Snr and Jnr Orifice – our fledged offspring.

Scragend, that demented fowl, is exercising a zero tolerance policy regarding anyone stepping into her domain – my shed.

She’s been exercising squatter’s rights for months now and the capricious, blustering red feather despot has to be placated with a biscuit bribe in order to gain entry or she erupts like a firecracker.

Recently I had to make a sharpish exit from the seat of domesticity, the kitchen (via the biscuit tin), leaving the youth of the household doing a very passable impression of Edward Much’s ‘The Scream’, with sentences such as ‘you can’t say that’, ‘that’s just wrong’, ‘not cool, not cool at all’ wafting in my direction.

What had I said to cause such censure? Simply that I thought certain political figures were as bent as a nine bob note – that’s all. But no ..cue open mouths, hands to face, silent screaming.

As the Hen and I sat in the dim greenness of our shared sanctuary I fell to pondering how the meaning of words change so fast between generations, some words taking on totally different connotations from that which they were originally intended.

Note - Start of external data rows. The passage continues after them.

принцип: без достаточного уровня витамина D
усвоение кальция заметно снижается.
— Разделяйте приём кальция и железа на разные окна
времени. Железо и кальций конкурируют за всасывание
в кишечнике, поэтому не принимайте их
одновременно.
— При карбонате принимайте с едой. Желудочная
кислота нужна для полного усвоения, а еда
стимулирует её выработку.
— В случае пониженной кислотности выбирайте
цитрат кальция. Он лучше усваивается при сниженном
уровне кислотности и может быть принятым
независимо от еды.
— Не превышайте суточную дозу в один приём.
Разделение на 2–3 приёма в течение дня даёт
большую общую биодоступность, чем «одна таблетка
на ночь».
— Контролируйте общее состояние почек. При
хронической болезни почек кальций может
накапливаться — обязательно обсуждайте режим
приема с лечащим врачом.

The offsprings’ moral indignation at my turn of phrase does not seem to stretch to encompass their peer group greetings of referring to them as dogs, gender feminine, followed up by asking repeatedly if ‘they are alright’ followed by reference to a garden implement – which I’m sure is all very gangsta and golden but does sound a tad ridiculous reverberating round a village in the Highlands. These are now terms of endearment and camaraderie I am reliably informed.

And in that moment, in that shared shed, my own parents inexplicable sayings came whispering back over the years – ‘All to one side like Gourock’, ‘I’ll dish yer feggie mall’ (even now it sounds extraordinary and I still do not know what it means), ‘snakey doss’ and, a personal favourite, ‘jiggery pokery’.

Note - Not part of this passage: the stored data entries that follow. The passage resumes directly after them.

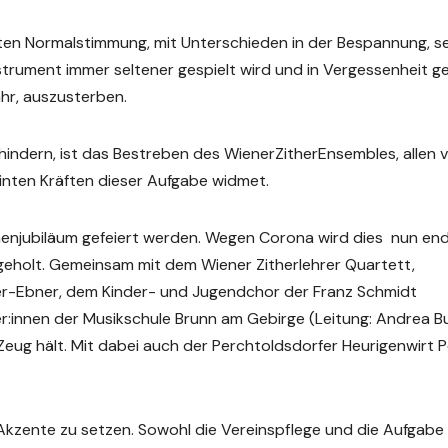
ten Normalstimmung, mit Unterschieden in der Bespannung, se
trument immer seltener gespielt wird und in Vergessenheit ge
ahr, auszusterben.
rhindern, ist das Bestreben des WienerZitherEnsembles, allen 
einten Kräften dieser Aufgabe widmet.
nenjubiläum gefeiert werden. Wegen Corona wird dies nun end
geholt. Gemeinsam mit dem Wiener Zitherlehrer Quartett,
r-Ebner, dem Kinder- und Jugendchor der Franz Schmidt
r:innen der Musikschule Brunn am Gebirge (Leitung: Andrea Bu
eug hält. Mit dabei auch der Perchtoldsdorfer Heurigenwirt P
ke Akzente zu setzen. Sowohl die Vereinspflege und die Aufgabe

The list whispered on and I slumped into a happy reverie – which was a rank beginners mistake as the biscuit source had run dry and with it my visiting rights to the shed.

Scragend went into border guard mode and screeched her displeasure from the back of my armchair where she perches. Stunned and aurally assaulted back into wakefulness I barrelled out of my seat and the shed in one lunge of astonishment.

It took a few seconds to regain my composure and I watched as that damn bird settled herself into the depths of my chair. She is a dog, gender feminine, and not in an endearing fashion.